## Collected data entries
┄┄┄┄┄┄┄┄┄┄
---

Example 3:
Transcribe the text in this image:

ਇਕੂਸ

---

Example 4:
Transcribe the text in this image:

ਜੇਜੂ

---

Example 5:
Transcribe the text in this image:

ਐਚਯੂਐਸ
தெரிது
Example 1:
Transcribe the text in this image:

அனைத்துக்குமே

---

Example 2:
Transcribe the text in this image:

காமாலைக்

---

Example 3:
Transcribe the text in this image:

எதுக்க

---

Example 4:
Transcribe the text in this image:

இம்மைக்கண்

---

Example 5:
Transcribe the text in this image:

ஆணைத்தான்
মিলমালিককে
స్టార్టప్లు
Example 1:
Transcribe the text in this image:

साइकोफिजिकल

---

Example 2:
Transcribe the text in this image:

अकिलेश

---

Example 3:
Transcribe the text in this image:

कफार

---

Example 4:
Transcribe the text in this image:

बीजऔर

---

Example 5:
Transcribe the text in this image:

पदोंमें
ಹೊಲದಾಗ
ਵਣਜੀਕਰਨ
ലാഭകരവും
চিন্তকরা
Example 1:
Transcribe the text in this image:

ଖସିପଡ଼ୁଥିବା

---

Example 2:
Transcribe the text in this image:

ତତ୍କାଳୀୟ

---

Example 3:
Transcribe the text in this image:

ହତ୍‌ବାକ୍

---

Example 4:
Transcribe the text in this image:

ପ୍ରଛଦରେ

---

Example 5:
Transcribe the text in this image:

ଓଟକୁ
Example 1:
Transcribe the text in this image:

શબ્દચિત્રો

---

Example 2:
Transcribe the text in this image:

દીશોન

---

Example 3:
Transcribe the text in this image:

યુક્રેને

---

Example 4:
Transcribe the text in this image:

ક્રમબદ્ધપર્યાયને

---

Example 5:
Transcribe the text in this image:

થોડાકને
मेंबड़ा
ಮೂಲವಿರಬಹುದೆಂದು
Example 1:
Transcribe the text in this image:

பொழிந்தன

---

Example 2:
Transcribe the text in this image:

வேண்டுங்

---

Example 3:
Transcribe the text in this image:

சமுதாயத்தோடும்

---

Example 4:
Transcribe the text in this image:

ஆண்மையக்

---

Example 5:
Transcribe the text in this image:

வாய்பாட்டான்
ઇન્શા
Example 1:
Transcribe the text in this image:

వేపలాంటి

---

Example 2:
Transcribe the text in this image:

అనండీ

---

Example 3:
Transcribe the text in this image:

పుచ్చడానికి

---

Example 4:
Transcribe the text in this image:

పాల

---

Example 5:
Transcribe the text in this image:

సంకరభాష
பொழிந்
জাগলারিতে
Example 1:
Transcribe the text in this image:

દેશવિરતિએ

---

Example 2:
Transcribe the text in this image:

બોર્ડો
┄┄┄┄┄┄┄┄┄┄
## PROBLEM TO SOLVE
All of the data above must be repeated exactly.

## OUTPUT
---

Example 3:
Transcribe the text in this image:

ਇਕੂਸ

---

Example 4:
Transcribe the text in this image:

ਜੇਜੂ

---

Example 5:
Transcribe the text in this image:

ਐਚਯੂਐਸ
தெரிது
Example 1:
Transcribe the text in this image:

அனைத்துக்குமே

---

Example 2:
Transcribe the text in this image:

காமாலைக்

---

Example 3:
Transcribe the text in this image:

எதுக்க

---

Example 4:
Transcribe the text in this image:

இம்மைக்கண்

---

Example 5:
Transcribe the text in this image:

ஆணைத்தான்
মিলমালিককে
స్టార్టప్లు
Example 1:
Transcribe the text in this image:

साइकोफिजिकल

---

Example 2:
Transcribe the text in this image:

अकिलेश

---

Example 3:
Transcribe the text in this image:

कफार

---

Example 4:
Transcribe the text in this image:

बीजऔर

---

Example 5:
Transcribe the text in this image:

पदोंमें
ಹೊಲದಾಗ
ਵਣਜੀਕਰਨ
ലാഭകരവും
চিন্তকরা
Example 1:
Transcribe the text in this image:

ଖସିପଡ଼ୁଥିବା

---

Example 2:
Transcribe the text in this image:

ତତ୍କାଳୀୟ

---

Example 3:
Transcribe the text in this image:

ହତ୍‌ବାକ୍

---

Example 4:
Transcribe the text in this image:

ପ୍ରଛଦରେ

---

Example 5:
Transcribe the text in this image:

ଓଟକୁ
Example 1:
Transcribe the text in this image:

શબ્દચિત્રો

---

Example 2:
Transcribe the text in this image:

દીશોન

---

Example 3:
Transcribe the text in this image:

યુક્રેને

---

Example 4:
Transcribe the text in this image:

ક્રમબદ્ધપર્યાયને

---

Example 5:
Transcribe the text in this image:

થોડાકને
मेंबड़ा
ಮೂಲವಿರಬಹುದೆಂದು
Example 1:
Transcribe the text in this image:

பொழிந்தன

---

Example 2:
Transcribe the text in this image:

வேண்டுங்

---

Example 3:
Transcribe the text in this image:

சமுதாயத்தோடும்

---

Example 4:
Transcribe the text in this image:

ஆண்மையக்

---

Example 5:
Transcribe the text in this image:

வாய்பாட்டான்
ઇન્શા
Example 1:
Transcribe the text in this image:

వేపలాంటి

---

Example 2:
Transcribe the text in this image:

అనండీ

---

Example 3:
Transcribe the text in this image:

పుచ్చడానికి

---

Example 4:
Transcribe the text in this image:

పాల

---

Example 5:
Transcribe the text in this image:

సంకరభాష
பொழிந்
জাগলারিতে
Example 1:
Transcribe the text in this image:

દેશવિરતિએ

---

Example 2:
Transcribe the text in this image:

બોર્ડો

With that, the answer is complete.